Scan the data below and copy each line where "High" occurs.
Start of GIVEN INFORMATION
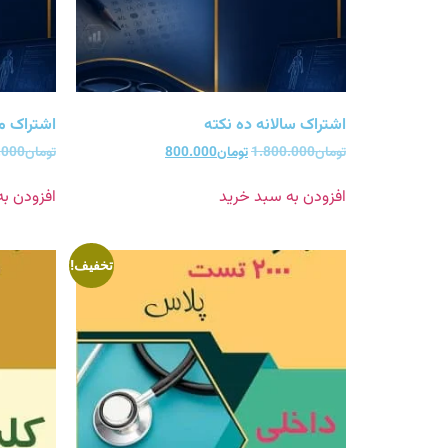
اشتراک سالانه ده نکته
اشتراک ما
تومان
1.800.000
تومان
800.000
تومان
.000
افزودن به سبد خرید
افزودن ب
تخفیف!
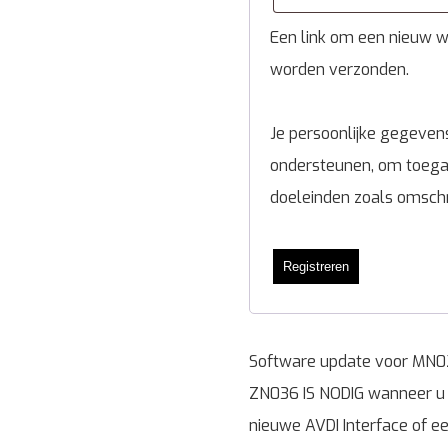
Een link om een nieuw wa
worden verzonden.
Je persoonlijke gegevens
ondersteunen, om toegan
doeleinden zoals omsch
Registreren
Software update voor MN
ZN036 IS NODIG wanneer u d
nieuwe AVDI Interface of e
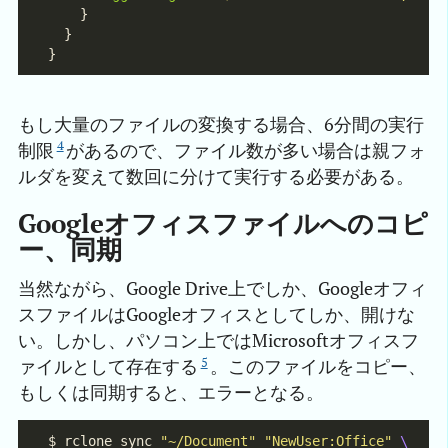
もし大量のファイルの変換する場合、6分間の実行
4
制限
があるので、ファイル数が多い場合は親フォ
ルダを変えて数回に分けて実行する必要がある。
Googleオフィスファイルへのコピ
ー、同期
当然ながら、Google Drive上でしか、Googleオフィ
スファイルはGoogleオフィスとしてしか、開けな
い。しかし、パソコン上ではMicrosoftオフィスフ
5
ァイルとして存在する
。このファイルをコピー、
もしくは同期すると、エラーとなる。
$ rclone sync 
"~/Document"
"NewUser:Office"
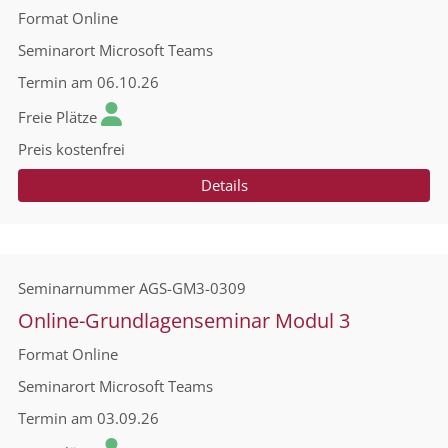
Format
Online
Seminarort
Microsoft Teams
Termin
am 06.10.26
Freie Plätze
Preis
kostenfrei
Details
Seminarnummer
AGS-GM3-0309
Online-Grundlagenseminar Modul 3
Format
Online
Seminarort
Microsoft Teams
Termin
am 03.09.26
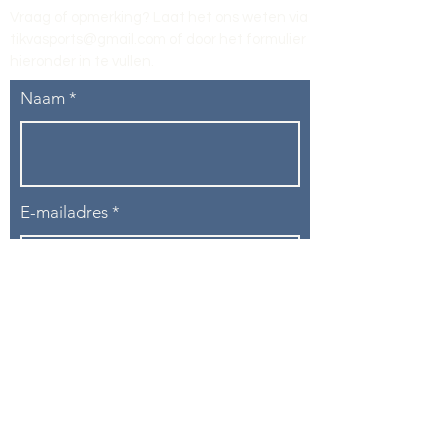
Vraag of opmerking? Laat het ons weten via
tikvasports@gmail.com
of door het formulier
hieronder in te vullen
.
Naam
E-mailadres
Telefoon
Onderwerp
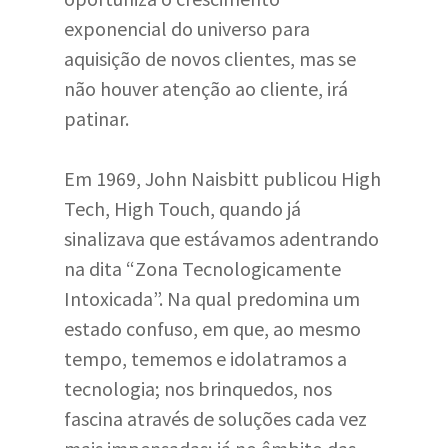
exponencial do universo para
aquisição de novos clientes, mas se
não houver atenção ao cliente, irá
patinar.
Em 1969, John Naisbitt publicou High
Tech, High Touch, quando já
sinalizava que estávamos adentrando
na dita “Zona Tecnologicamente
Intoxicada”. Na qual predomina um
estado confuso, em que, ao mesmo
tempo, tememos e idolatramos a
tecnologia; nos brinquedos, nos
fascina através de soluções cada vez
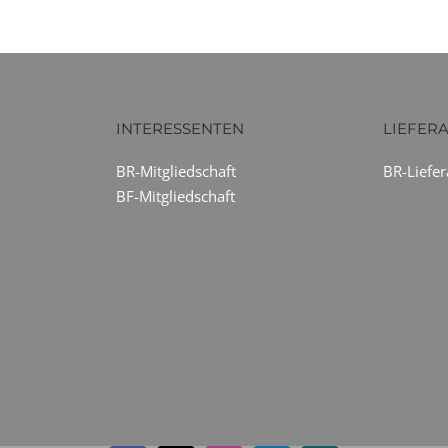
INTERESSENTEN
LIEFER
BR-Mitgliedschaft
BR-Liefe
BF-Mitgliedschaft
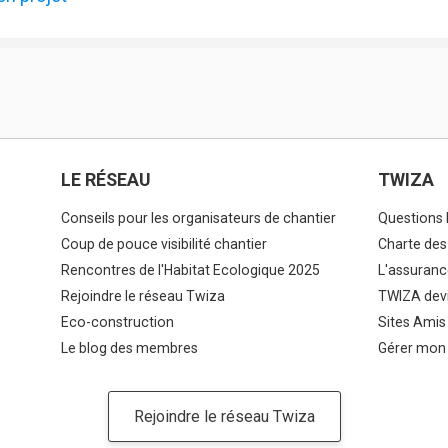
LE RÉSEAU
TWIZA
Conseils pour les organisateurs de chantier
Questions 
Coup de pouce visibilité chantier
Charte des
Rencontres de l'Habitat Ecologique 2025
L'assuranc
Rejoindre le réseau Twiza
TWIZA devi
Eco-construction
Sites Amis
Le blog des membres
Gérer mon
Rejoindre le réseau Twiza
End of GIVEN INFORMATION
_FINAL ANSWER_:
Em 1969, John Naisbitt publicou High
Tech, High Touch, quando já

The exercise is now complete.